> [Exercise]:
When you find the line with "index mcp: (1052, 1101)" among the records below, reproduce it and each line after it exactly, ending with the line with "ring dip: (656, 865)".
Segment Open
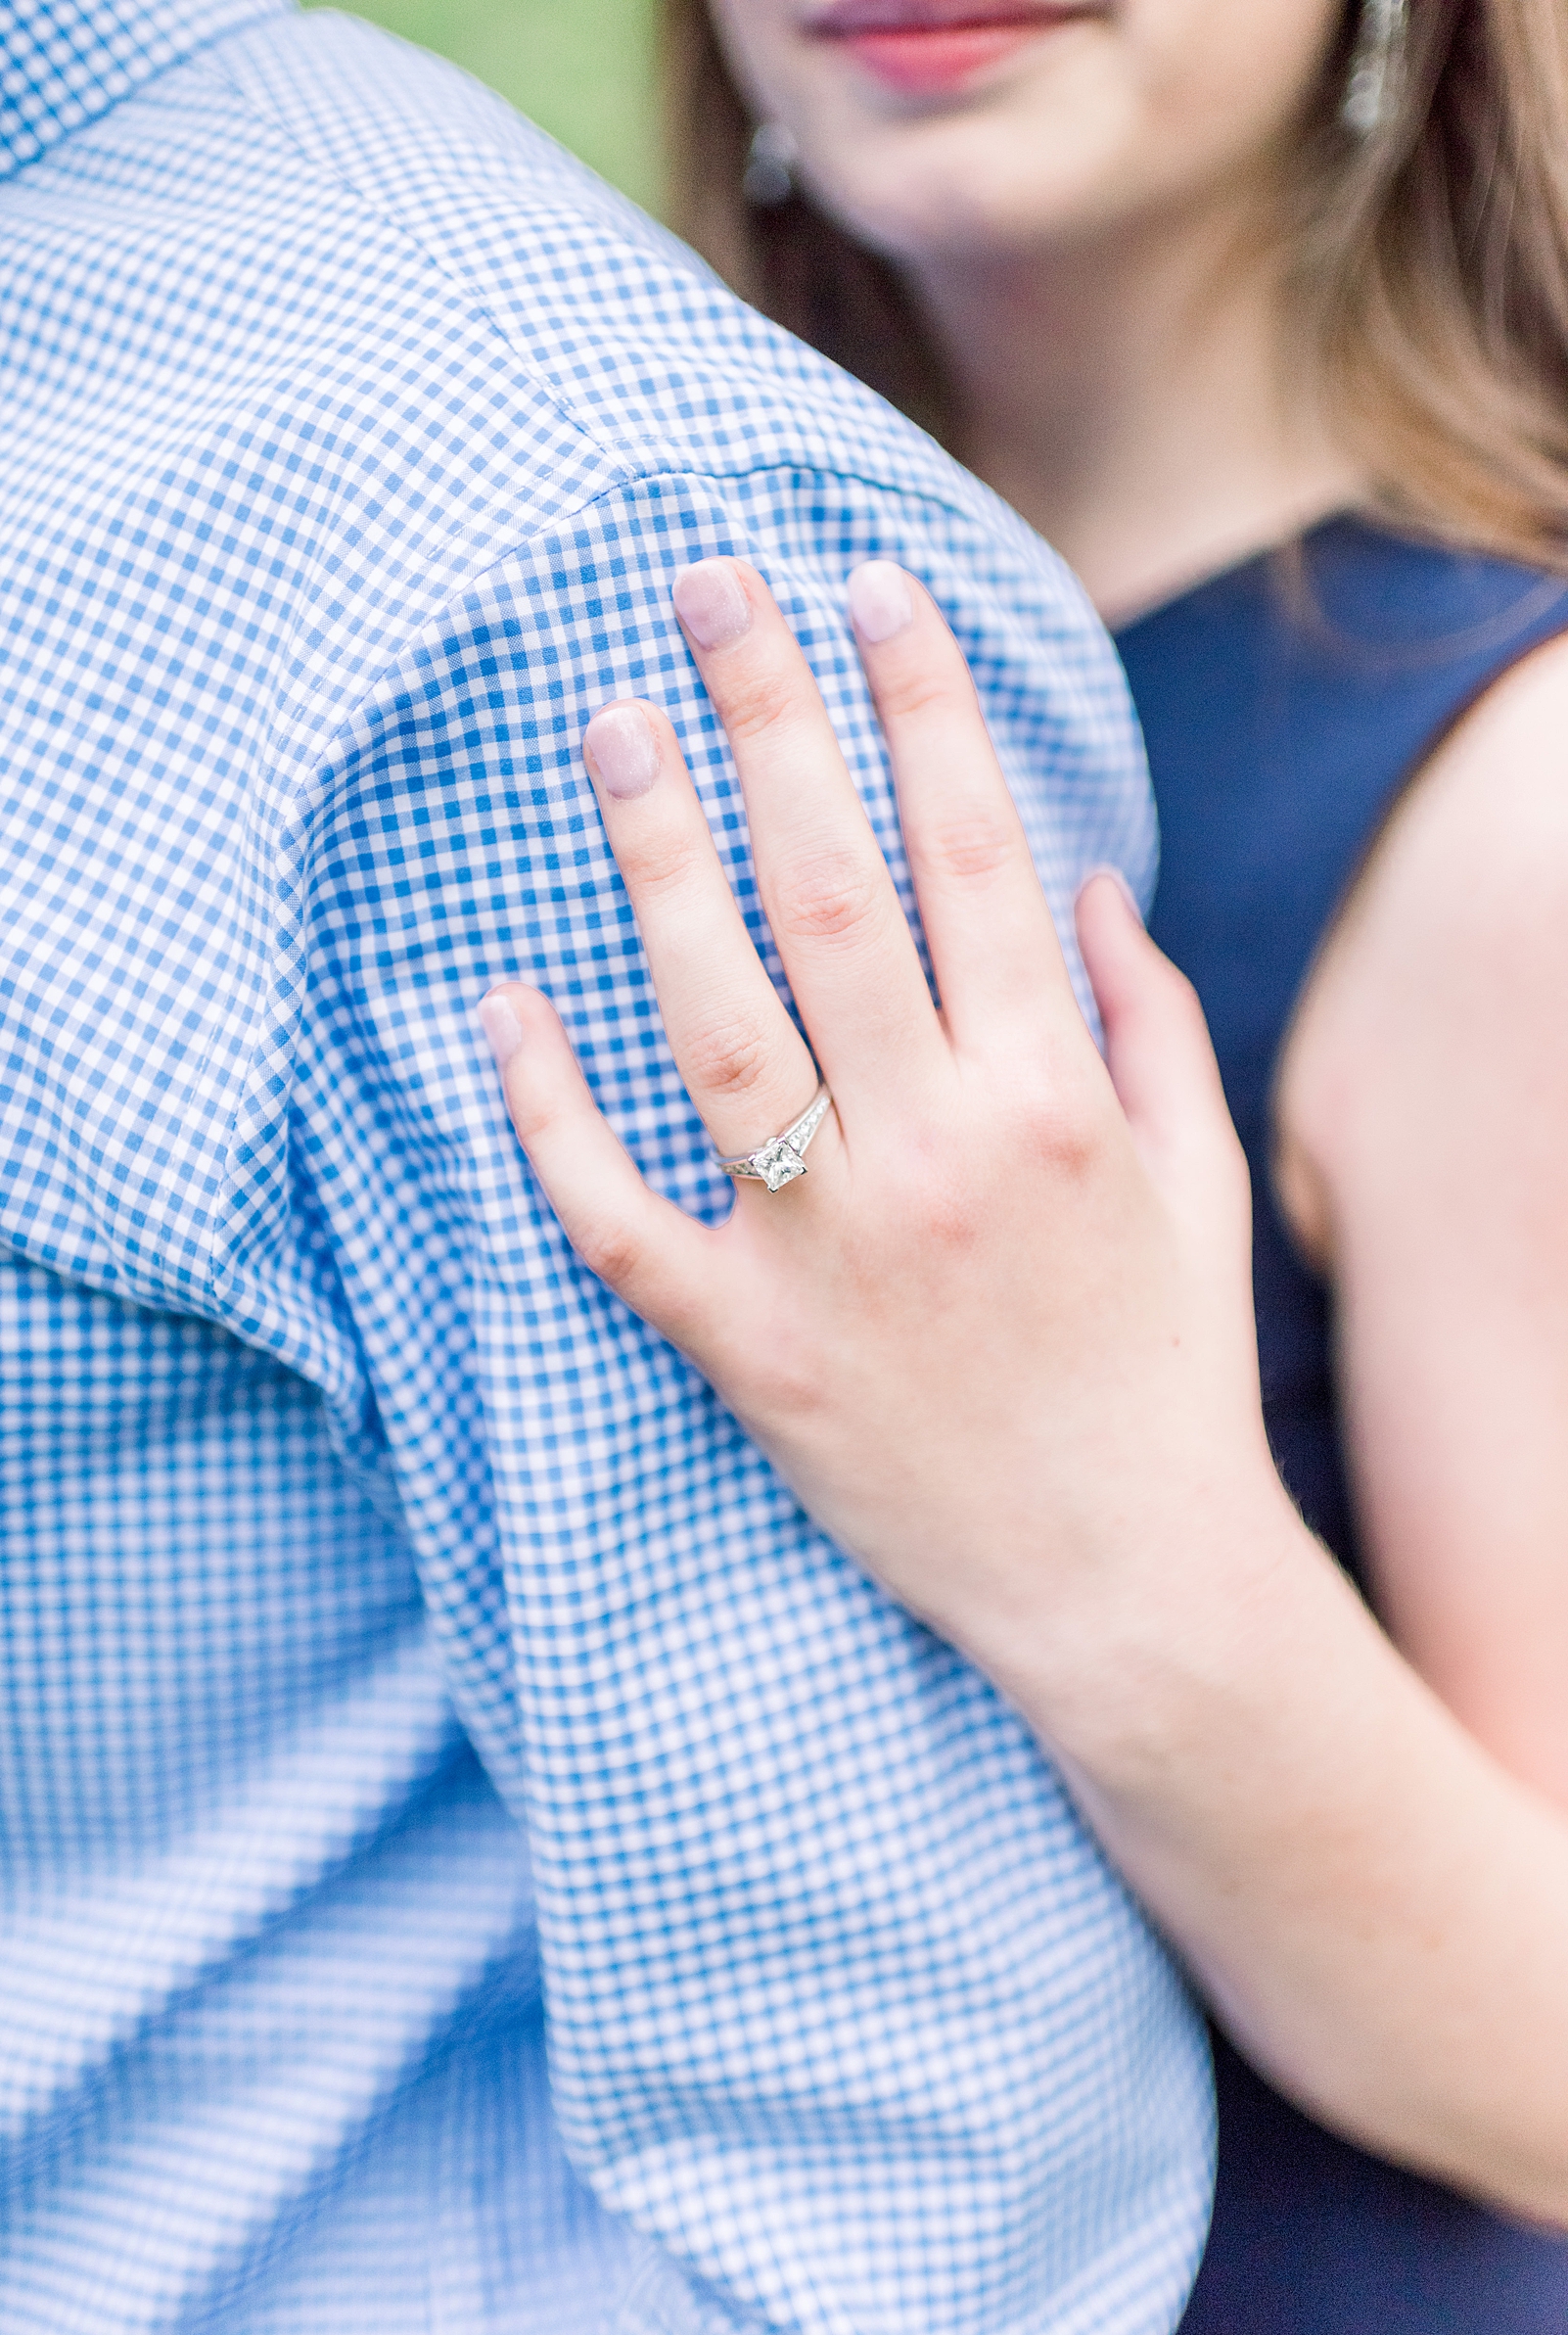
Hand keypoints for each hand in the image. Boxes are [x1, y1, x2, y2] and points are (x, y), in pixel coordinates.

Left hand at [481, 557, 1283, 1746]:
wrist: (1121, 1586)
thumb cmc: (1163, 1377)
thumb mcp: (1195, 1186)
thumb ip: (1147, 1022)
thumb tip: (1078, 883)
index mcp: (1052, 1101)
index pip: (972, 854)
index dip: (918, 705)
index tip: (866, 589)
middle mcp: (936, 1155)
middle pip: (831, 895)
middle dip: (768, 721)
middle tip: (705, 589)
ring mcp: (826, 1252)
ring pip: (715, 1022)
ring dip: (656, 865)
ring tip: (611, 731)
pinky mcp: (744, 1347)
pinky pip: (617, 1217)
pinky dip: (548, 1112)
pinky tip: (500, 1004)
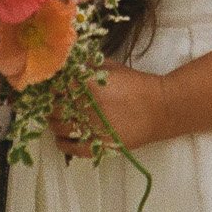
Segment Closed
> [Written solution]:
index mcp: (1052, 1101)
index pip: (972, 854)
index dip: (918, 705)
index tip: (866, 589)
middle mcp: (936, 1155)
middle pip: (831, 895)
middle dip: (768, 721)
middle tip: (705, 589)
ring mcp: (826, 1252)
ring pip: (715, 1022)
ring dip: (656, 865)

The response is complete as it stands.